I will keep pushing my care team to get me what I need. I will keep showing up. I will keep telling you the truth about what it is actually like to navigate this fight.

I have said it before and I mean it every single time.

I am still here.

With faith and gratitude,

Wayne Schlicht

WaynesCancerJourney.com

Read the blog at WaynesCancerJourney.com. Share the story with someone who needs it. Leave a review for my memoir, Still Here, on Amazon. Every action moves the mission forward.

SOURCES

[1] Davenport MT, et al. “Comparison of Strategies to Conserve Iodinated Intravascular Contrast Media for Computed Tomography During a Shortage.” JAMA, June 9, 2022. Also cited in Michigan Medicine Health Lab, “Global Contrast Media Shortage: Strategies for Conservation,” 2022.

[2] Giddy.com, “Contrast Dye Shortage Continues Due to Supply Chain Issues.” References GE Healthcare Shanghai facility production data, Reuters reporting on Cork backup plant capacity, and Dr.
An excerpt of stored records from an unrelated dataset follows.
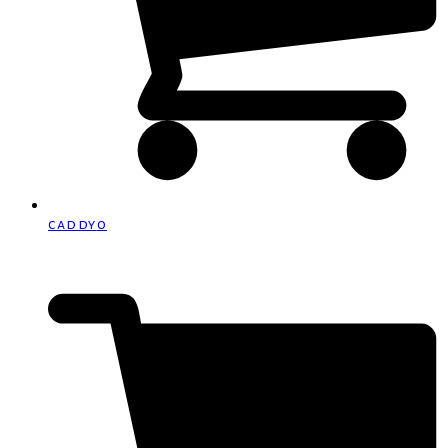
caddy
0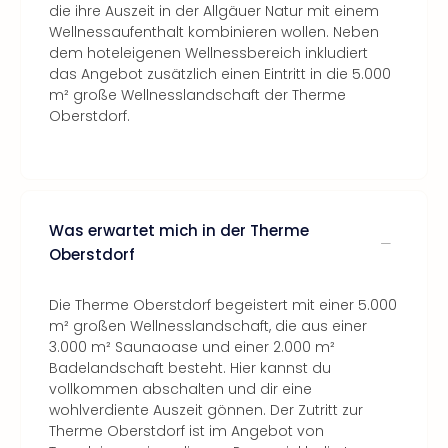
die ihre Auszeit in der Allgäuer Natur mit einem
Wellnessaufenthalt kombinieren wollen. Neben
dem hoteleigenen Wellnessbereich inkludiert
das Angebot zusätzlich einen Eintritt in die 5.000
m² große Wellnesslandschaft der Therme
Oberstdorf.
Was erwartet mich in der Therme
Oberstdorf
Die Therme Oberstdorf begeistert mit einer 5.000
m² großen Wellnesslandschaft, die aus einer
3.000 m² Saunaoase und einer 2.000 m²
Badelandschaft besteht. Hier kannst du
vollkommen abschalten und dir eine
wohlverdiente Auszeit gönnen. Der Zutritt zur
Therme Oberstdorf ist im Angebot von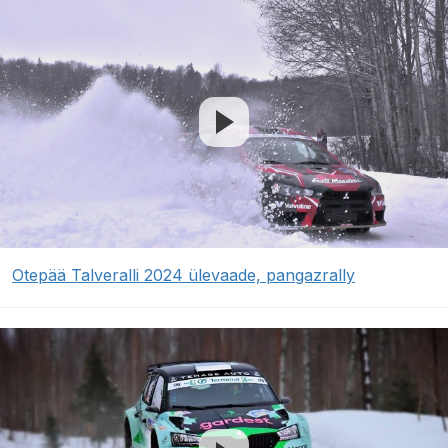
Otepää Talveralli 2024 ülevaade, pangazrally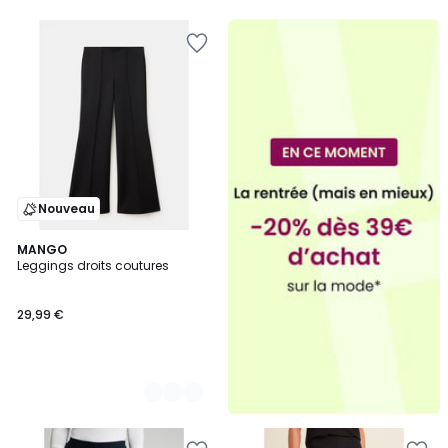
Nouveau
2
MANGO
Leggings droits coutures
Couleurs
29,99 €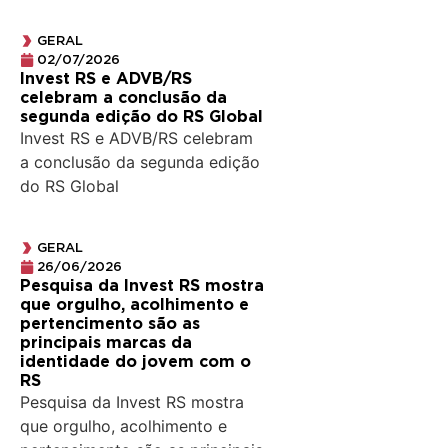
GERAL
02/07/2026
Invest RS e ADVB/RS
celebram a conclusão da
segunda edição do RS Global
Invest RS e ADVB/RS celebram
a conclusão da segunda edição
do RS Global
GERAL
26/06/2026
Pesquisa da Invest RS mostra
que orgulho, acolhimento e
pertencimento são as
principais marcas da
identidade do jovem com o
RS
Pesquisa da Invest RS mostra
que orgulho, acolhimento e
Elliott Haut, Johns Hopkins Medicine.

[3] Michigan Medicine Health Lab, “Global Contrast Media Shortage: Strategies for Conservation.” University of Michigan Health, 2022.

[4] Imaging Technology News, “Contrast Media Supply Shortage: How and What Now?” November 2022. References FDA emergency import approvals and four-company US supply market.
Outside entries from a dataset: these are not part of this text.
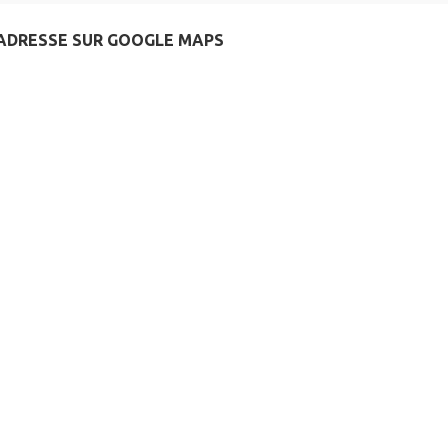
ADRESSE SUR GOOGLE MAPS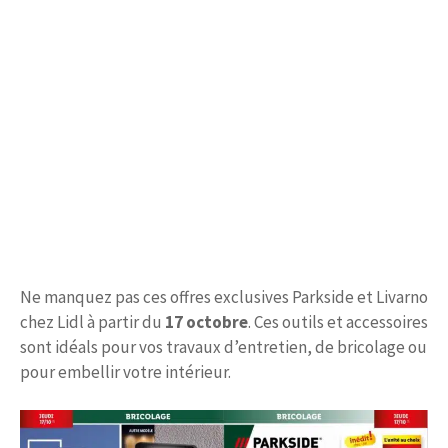
Ne manquez pas ces offres exclusives Parkside et Livarno
chez Lidl à partir du
17 octobre
. Ces outils et accessoires
sont idéals pour vos travaux d’entretien, de bricolage ou
pour embellir votre intérieur.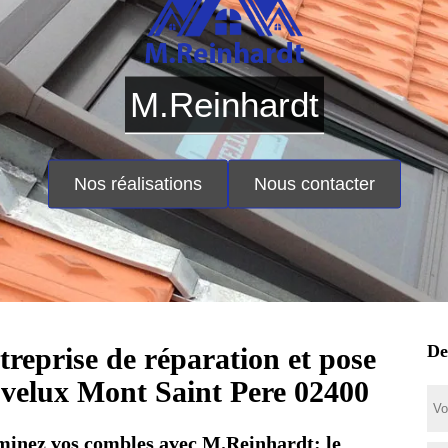
M.Reinhardt
Nos réalisations
Nous contacter
De
treprise de réparation et pose
 velux Mont Saint Pere 02400
minez vos combles avec M.Reinhardt: le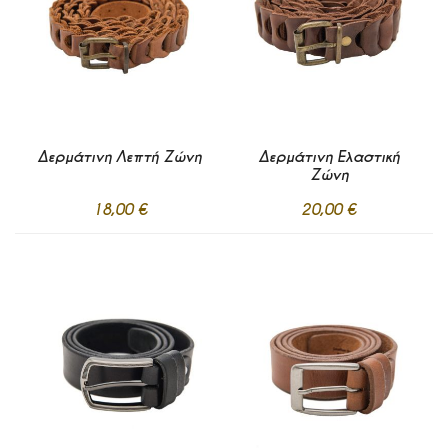
Δερμάτινη Λεπτή Ζώνη
Δερμάτινη Ελαστική
Ζώνη
18,00 €
20,00 €
Προσθήκη
Προσθήκη
στα
στα
Σε απόθεμα
Σε απόθεμα
Αγαπημένα
Αγαπημένα
Προσθήκη στο Καλάθι
Προσθήκη στο Καλάθι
[5] AuntMinnie, “Week in Review: Responding to Next CT Contrast Media Shortage.” September 6, 2025.

[6] Reeder SB, et al. “Magnetic Resonance Imaging as an Alternative to Contrast-Enhanced CT to Mitigate Iodinated Contrast Shortages.” Journal of Magnetic Resonance Imaging, June 2022.

[7] GE HealthCare, “Preventing Future Global Shortages of Iodinated Contrast Media Requires Industry Action.” GE HealthCare Insights, 2023.